First install batchspawner with pip in the Python environment of the hub, this is different than the Python environment of the user, you can have access to it logging in with the root user and running:

export PATH=/opt/tljh/hub/bin:${PATH}

Set the configuration file, see spawner.py on this Gist and copy it into the /opt/tljh/config/jupyterhub_config.d folder, then add the private SSH key of the tunnelbot user, which is a user on the Virtual Machine with no shell (set /bin/false in /etc/passwd) but that can setup a SSH tunnel from Comet back to the Hub.

Also customize all paths and usernames in the file.

Reload the Jupyterhub configuration with:

tljh-config reload

You can then check the Hub logs with sudo journalctl -r -u jupyterhub

The most complicated part is making sure that the environment variables defined by JupyterHub, the most important is the token which allows the singleuser server to authenticate itself with the Hub, are correctly propagated through SSH. See in spawner.py how I explicitely pass the variables over SSH.

Also, as all workshop participants access Comet with the same user account, I automatically create a folder with their Github username and checkout the Notebooks for the workshop in that folder.

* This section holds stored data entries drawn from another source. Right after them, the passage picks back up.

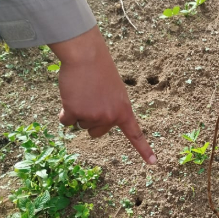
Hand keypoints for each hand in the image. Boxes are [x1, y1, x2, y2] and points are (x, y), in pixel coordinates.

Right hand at [48, 26, 156, 164]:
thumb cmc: (99, 69)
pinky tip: (70, 96)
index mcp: (123, 110)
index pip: (135, 134)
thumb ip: (109, 108)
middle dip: (90, 120)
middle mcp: (110, 117)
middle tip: (90, 99)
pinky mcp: (75, 112)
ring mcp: (93, 116)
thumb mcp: (114, 91)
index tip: (153, 162)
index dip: (144, 149)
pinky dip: (65, 112)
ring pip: (80, 125)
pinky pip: (66, 122)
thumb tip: (91, 126)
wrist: (86, 55)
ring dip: (77, 111)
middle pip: (96, 132)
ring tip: (81, 92)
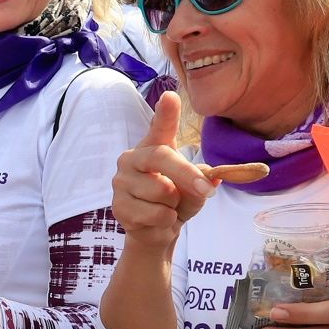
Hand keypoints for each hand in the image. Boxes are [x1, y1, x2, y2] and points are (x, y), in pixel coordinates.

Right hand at [111, 93, 252, 249]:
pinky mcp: (119, 206)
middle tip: (206, 190)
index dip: (166, 113)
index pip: (160, 127)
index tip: (171, 98)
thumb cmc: (176, 201)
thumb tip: (210, 180)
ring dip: (174, 205)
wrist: (157, 231)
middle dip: (187, 175)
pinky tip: (156, 220)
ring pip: (161, 191)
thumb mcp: (196, 187)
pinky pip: (155, 213)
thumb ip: (201, 180)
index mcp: (153, 147)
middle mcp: (133, 159)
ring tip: (167, 207)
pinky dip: (166, 220)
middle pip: (162, 158)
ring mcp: (121, 182)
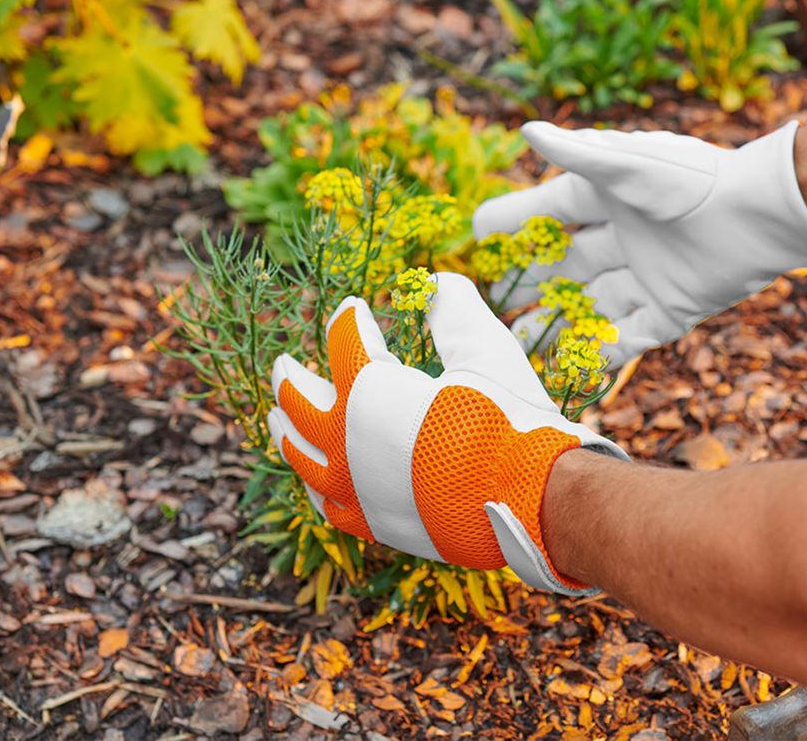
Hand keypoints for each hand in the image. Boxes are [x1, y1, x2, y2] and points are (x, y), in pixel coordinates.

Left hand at [266, 273, 627, 594]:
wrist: (529, 499)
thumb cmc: (506, 419)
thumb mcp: (486, 349)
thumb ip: (454, 309)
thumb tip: (436, 282)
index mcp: (367, 391)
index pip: (344, 343)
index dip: (349, 321)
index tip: (356, 310)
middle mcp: (345, 441)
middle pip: (300, 401)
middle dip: (291, 377)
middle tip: (283, 364)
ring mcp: (355, 487)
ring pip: (301, 457)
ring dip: (285, 431)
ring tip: (276, 418)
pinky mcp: (375, 523)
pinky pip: (328, 505)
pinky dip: (316, 486)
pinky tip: (317, 481)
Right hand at [473, 121, 806, 365]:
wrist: (762, 215)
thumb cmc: (692, 178)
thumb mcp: (628, 166)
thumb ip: (577, 154)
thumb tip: (527, 131)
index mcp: (608, 197)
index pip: (548, 212)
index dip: (513, 224)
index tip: (476, 238)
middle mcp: (624, 237)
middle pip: (564, 266)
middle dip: (528, 284)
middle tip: (491, 303)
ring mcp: (646, 276)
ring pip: (589, 307)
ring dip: (555, 325)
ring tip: (516, 345)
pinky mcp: (672, 310)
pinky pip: (630, 337)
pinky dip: (603, 354)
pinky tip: (571, 370)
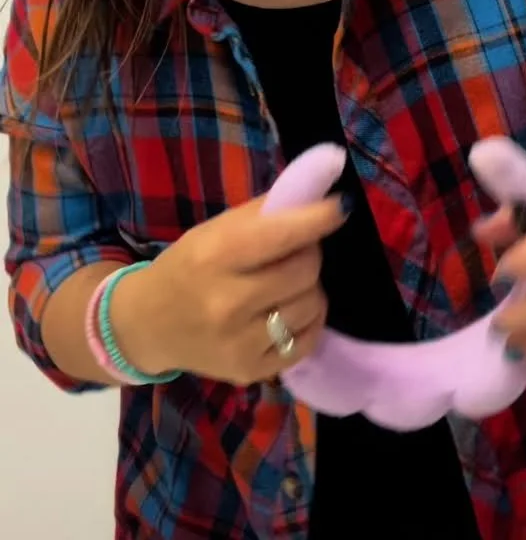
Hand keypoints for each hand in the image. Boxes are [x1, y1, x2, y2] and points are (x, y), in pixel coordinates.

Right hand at [111, 193, 347, 385]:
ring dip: (309, 288)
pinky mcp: (251, 371)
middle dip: (309, 252)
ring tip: (287, 283)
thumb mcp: (213, 230)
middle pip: (305, 269)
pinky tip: (288, 311)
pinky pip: (307, 341)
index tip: (340, 206)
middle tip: (295, 250)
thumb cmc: (187, 266)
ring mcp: (240, 343)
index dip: (319, 218)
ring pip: (312, 304)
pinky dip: (307, 320)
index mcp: (215, 256)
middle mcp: (227, 302)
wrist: (148, 325)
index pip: (282, 234)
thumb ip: (264, 212)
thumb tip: (317, 191)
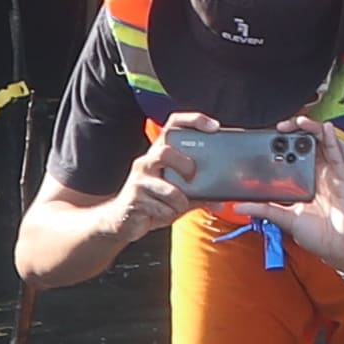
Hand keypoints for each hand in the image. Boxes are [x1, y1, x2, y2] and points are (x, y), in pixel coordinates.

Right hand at [111, 114, 222, 236]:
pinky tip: (162, 214)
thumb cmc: (153, 203)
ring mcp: (139, 178)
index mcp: (160, 153)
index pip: (173, 124)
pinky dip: (169, 214)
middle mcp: (147, 161)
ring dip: (180, 202)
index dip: (194, 121)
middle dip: (185, 166)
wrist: (121, 222)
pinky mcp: (134, 197)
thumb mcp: (177, 195)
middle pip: (165, 152)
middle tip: (192, 179)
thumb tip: (221, 200)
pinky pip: (162, 207)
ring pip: (168, 188)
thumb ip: (197, 193)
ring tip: (177, 207)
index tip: (215, 127)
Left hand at [270, 122, 343, 281]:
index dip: (281, 144)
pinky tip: (325, 129)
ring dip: (310, 129)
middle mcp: (317, 173)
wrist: (340, 251)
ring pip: (321, 143)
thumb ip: (265, 210)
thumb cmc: (319, 236)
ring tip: (298, 122)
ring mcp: (331, 173)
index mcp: (303, 181)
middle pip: (305, 144)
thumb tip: (239, 206)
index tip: (266, 138)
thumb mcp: (286, 220)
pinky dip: (332, 139)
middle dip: (293, 132)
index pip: (291, 156)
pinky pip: (338, 154)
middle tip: (279, 128)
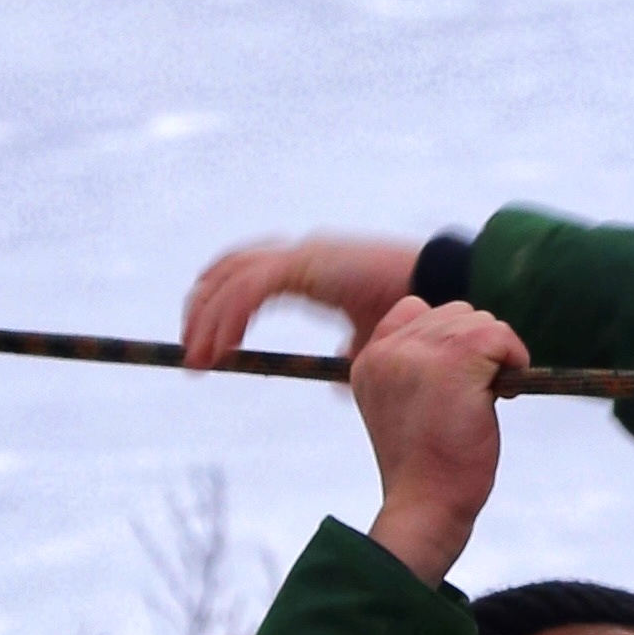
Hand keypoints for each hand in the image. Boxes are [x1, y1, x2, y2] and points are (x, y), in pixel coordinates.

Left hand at [181, 234, 429, 369]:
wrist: (444, 293)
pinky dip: (229, 318)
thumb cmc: (417, 313)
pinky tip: (222, 349)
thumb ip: (349, 352)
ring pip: (231, 280)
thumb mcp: (372, 337)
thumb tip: (337, 381)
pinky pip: (250, 289)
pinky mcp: (305, 264)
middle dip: (201, 310)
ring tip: (198, 359)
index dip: (221, 304)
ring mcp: (302, 255)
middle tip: (190, 353)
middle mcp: (301, 253)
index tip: (208, 342)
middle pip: (227, 270)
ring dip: (207, 320)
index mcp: (311, 266)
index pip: (247, 273)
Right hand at [351, 296, 529, 583]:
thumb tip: (468, 340)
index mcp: (370, 360)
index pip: (414, 310)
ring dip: (495, 357)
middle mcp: (388, 349)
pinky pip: (501, 336)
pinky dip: (514, 359)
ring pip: (479, 322)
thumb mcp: (405, 409)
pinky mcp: (456, 359)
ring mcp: (420, 351)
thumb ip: (418, 370)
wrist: (426, 504)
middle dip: (476, 349)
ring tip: (486, 399)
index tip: (455, 382)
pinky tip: (504, 396)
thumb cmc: (426, 468)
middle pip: (454, 313)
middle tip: (474, 396)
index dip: (448, 340)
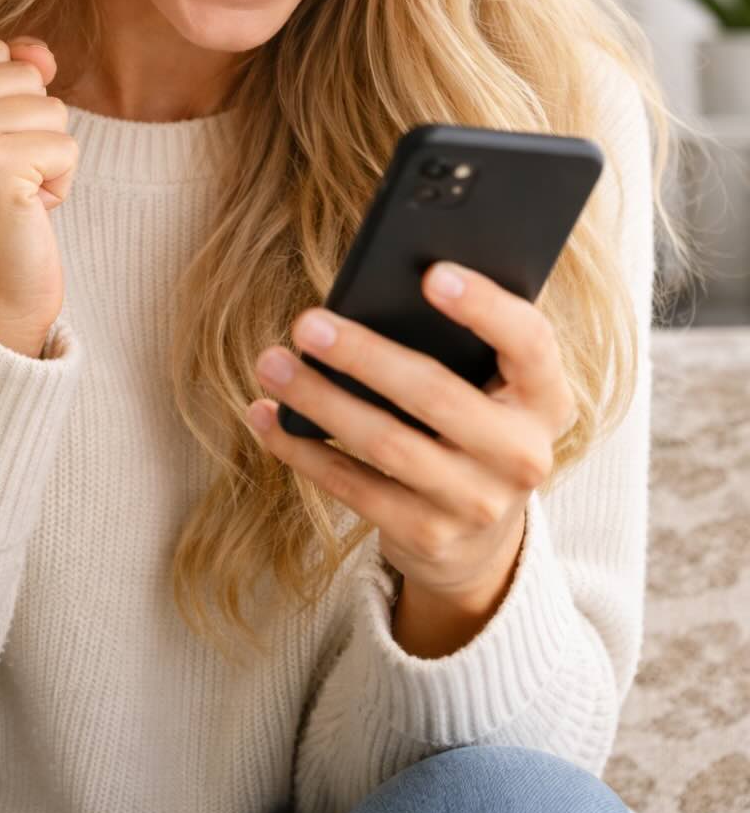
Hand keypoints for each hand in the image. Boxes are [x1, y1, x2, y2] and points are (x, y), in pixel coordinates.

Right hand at [0, 37, 78, 357]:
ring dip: (46, 156)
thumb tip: (39, 51)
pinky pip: (67, 145)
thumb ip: (9, 70)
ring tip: (9, 196)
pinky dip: (60, 183)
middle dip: (29, 129)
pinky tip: (25, 212)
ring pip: (50, 107)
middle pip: (23, 74)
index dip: (4, 108)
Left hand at [246, 262, 577, 602]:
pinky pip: (354, 488)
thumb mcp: (492, 388)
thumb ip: (461, 344)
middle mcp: (522, 455)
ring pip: (387, 444)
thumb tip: (379, 287)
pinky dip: (303, 450)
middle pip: (437, 395)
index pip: (530, 343)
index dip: (485, 307)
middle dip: (365, 355)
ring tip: (272, 363)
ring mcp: (477, 503)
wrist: (481, 540)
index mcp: (546, 399)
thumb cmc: (473, 424)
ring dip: (320, 400)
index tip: (431, 273)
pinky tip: (267, 416)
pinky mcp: (428, 537)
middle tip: (307, 322)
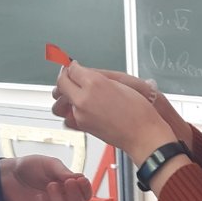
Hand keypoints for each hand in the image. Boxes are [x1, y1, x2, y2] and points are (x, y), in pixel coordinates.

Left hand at [1, 155, 90, 200]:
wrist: (7, 173)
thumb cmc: (30, 168)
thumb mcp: (49, 165)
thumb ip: (63, 172)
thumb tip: (79, 178)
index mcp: (69, 193)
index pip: (85, 197)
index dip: (86, 190)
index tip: (81, 179)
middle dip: (75, 198)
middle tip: (68, 182)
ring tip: (51, 186)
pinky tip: (39, 197)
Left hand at [51, 63, 186, 159]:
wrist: (142, 134)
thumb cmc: (138, 112)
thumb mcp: (121, 83)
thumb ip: (99, 76)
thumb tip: (86, 73)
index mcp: (94, 83)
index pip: (72, 69)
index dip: (72, 66)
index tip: (73, 66)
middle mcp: (83, 98)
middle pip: (61, 83)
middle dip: (65, 77)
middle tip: (70, 76)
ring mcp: (80, 114)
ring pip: (58, 101)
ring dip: (62, 96)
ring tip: (71, 93)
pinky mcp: (81, 126)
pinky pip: (66, 117)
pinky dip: (69, 113)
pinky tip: (78, 110)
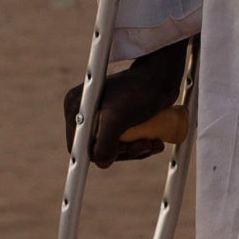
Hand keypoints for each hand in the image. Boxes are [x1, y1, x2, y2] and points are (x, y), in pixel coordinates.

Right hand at [64, 37, 195, 163]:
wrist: (163, 76)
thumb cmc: (139, 91)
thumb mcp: (118, 118)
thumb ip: (105, 144)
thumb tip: (102, 163)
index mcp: (76, 108)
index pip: (79, 145)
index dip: (100, 153)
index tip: (123, 146)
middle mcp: (86, 113)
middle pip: (99, 148)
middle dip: (125, 151)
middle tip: (145, 144)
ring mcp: (103, 116)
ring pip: (115, 148)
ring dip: (137, 150)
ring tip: (153, 142)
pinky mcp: (119, 119)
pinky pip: (126, 142)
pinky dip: (140, 145)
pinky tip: (155, 142)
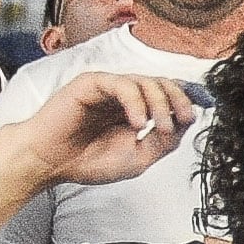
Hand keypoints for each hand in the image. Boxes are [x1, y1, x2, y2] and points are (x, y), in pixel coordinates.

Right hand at [24, 68, 195, 188]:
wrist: (50, 163)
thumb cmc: (86, 160)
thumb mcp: (138, 158)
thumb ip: (163, 141)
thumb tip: (184, 122)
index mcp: (135, 111)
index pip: (167, 95)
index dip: (184, 101)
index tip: (193, 115)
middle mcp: (124, 96)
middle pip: (162, 83)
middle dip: (178, 100)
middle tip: (180, 120)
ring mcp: (108, 88)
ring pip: (145, 81)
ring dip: (161, 103)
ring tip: (159, 127)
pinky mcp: (91, 83)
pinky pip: (122, 84)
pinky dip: (136, 102)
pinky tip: (138, 123)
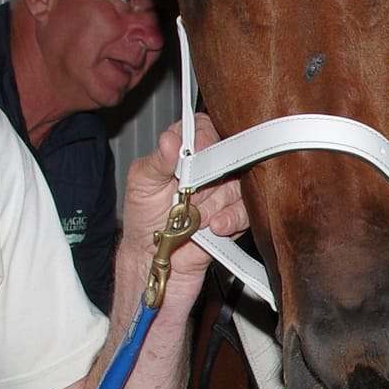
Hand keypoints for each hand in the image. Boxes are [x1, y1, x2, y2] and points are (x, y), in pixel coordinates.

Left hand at [121, 114, 246, 274]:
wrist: (153, 261)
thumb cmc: (143, 219)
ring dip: (217, 202)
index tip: (199, 151)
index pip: (204, 127)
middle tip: (194, 191)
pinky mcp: (234, 215)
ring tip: (196, 216)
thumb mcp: (141, 185)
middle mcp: (207, 168)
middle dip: (213, 175)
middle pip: (229, 153)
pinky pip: (247, 211)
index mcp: (183, 151)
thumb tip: (169, 140)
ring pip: (241, 183)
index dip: (205, 137)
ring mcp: (223, 191)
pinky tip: (213, 226)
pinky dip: (231, 219)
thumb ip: (157, 161)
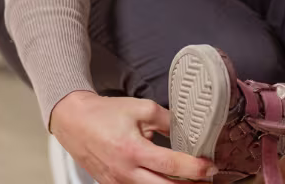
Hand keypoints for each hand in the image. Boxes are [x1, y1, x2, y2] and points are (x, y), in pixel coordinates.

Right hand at [50, 91, 217, 182]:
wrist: (74, 122)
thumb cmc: (105, 114)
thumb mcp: (141, 108)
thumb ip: (168, 120)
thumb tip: (190, 130)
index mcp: (133, 150)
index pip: (171, 164)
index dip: (195, 168)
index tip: (210, 166)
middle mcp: (125, 172)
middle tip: (206, 179)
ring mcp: (118, 183)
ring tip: (190, 180)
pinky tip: (167, 180)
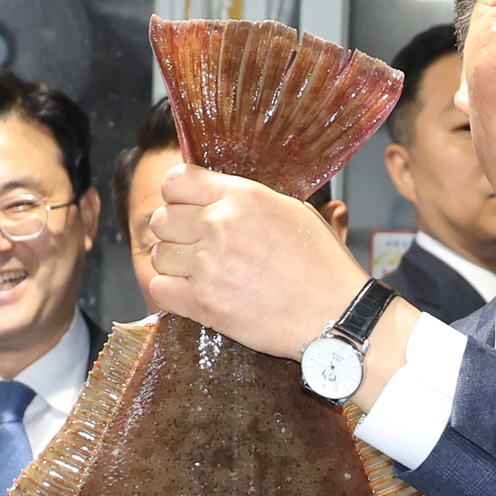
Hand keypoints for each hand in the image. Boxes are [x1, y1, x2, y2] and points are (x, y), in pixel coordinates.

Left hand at [147, 166, 415, 407]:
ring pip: (159, 256)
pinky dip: (171, 292)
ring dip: (175, 265)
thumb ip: (249, 201)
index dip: (177, 196)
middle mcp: (220, 225)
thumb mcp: (294, 212)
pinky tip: (193, 294)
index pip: (176, 181)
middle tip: (197, 248)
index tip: (188, 209)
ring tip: (202, 274)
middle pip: (162, 219)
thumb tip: (222, 197)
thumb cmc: (323, 266)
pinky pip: (160, 289)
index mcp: (242, 197)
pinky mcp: (205, 303)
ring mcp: (209, 265)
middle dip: (175, 233)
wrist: (335, 315)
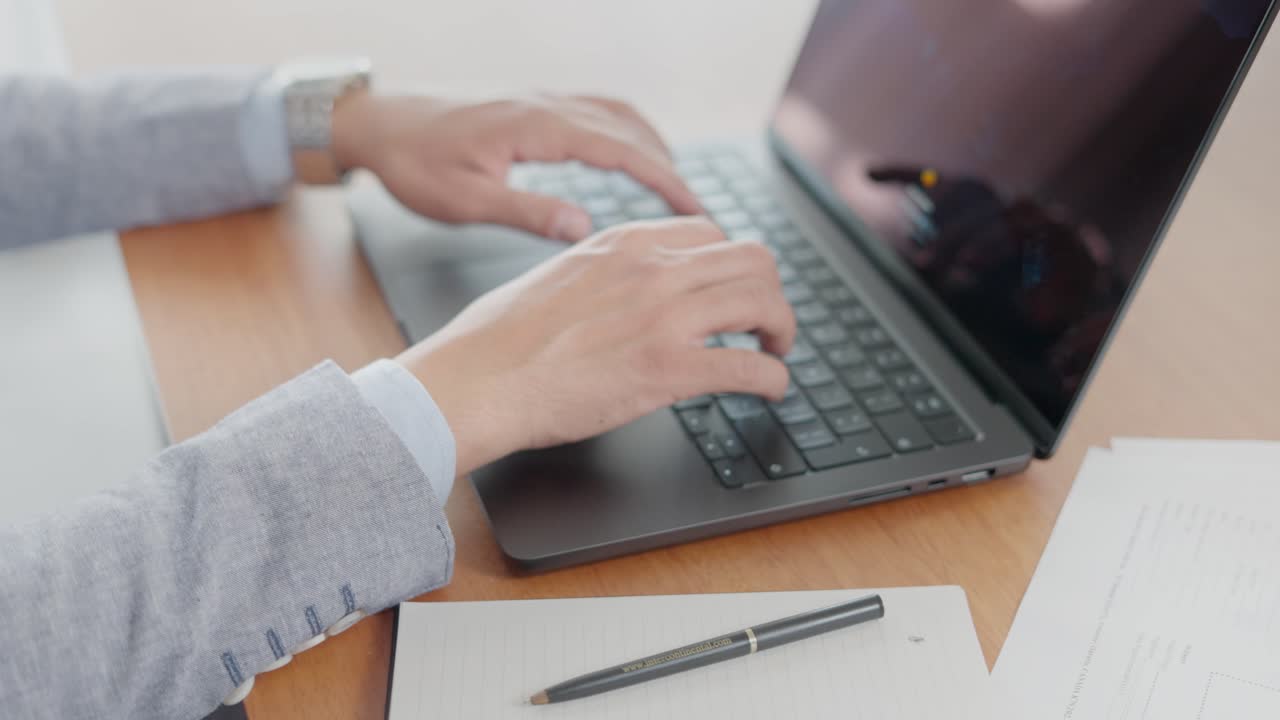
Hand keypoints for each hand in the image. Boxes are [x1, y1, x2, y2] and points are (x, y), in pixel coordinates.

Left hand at [332, 92, 701, 240]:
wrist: (378, 124)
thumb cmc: (414, 165)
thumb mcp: (466, 201)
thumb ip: (527, 212)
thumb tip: (585, 227)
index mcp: (536, 127)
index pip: (620, 150)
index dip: (664, 179)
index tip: (696, 208)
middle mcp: (545, 105)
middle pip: (628, 128)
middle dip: (668, 167)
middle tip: (697, 210)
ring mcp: (540, 100)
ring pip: (615, 113)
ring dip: (651, 144)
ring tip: (674, 185)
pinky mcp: (531, 104)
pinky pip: (595, 109)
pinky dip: (625, 131)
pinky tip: (628, 154)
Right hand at [394, 218, 795, 475]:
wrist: (477, 379)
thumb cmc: (499, 338)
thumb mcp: (559, 276)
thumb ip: (606, 274)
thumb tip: (624, 292)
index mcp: (626, 242)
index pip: (711, 232)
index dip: (732, 265)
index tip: (733, 290)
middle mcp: (654, 269)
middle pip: (753, 259)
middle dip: (771, 292)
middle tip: (768, 324)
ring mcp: (665, 316)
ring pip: (764, 302)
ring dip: (782, 330)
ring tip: (776, 353)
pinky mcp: (667, 368)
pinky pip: (749, 367)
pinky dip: (773, 380)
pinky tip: (769, 390)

Then start JupyterLab in that folder, so that the users do not interfere, we are not worrying about security here, with the current setup a user can open a terminal inside JupyterLab and access the folder of another person.

How to setup the tunnelbot user

  • On the JupyterHub virtual machine, create a user named tunnelbot
  • sudo su tunnelbot to act as that user, then create a key with ssh-keygen
  • enter the .ssh folder and cp id_rsa.pub authorized_keys so that the ssh key can be used from Comet to ssh passwordless to the server
  • now get the private key from /home/tunnelbot/.ssh/id_rsa and paste it into spawner.py
  • now make sure you set the shell of tunnelbot to /bin/false in /etc/passwd/
  • for increased security, please also follow the steps in this stackoverflow answer

Acknowledgments

Thanks to the Jupyter and JupyterHub teams for releasing great software with outstanding documentation, in particular Yuvi Panda for the simplicity and elegance in the design of the Littlest JupyterHub deployment.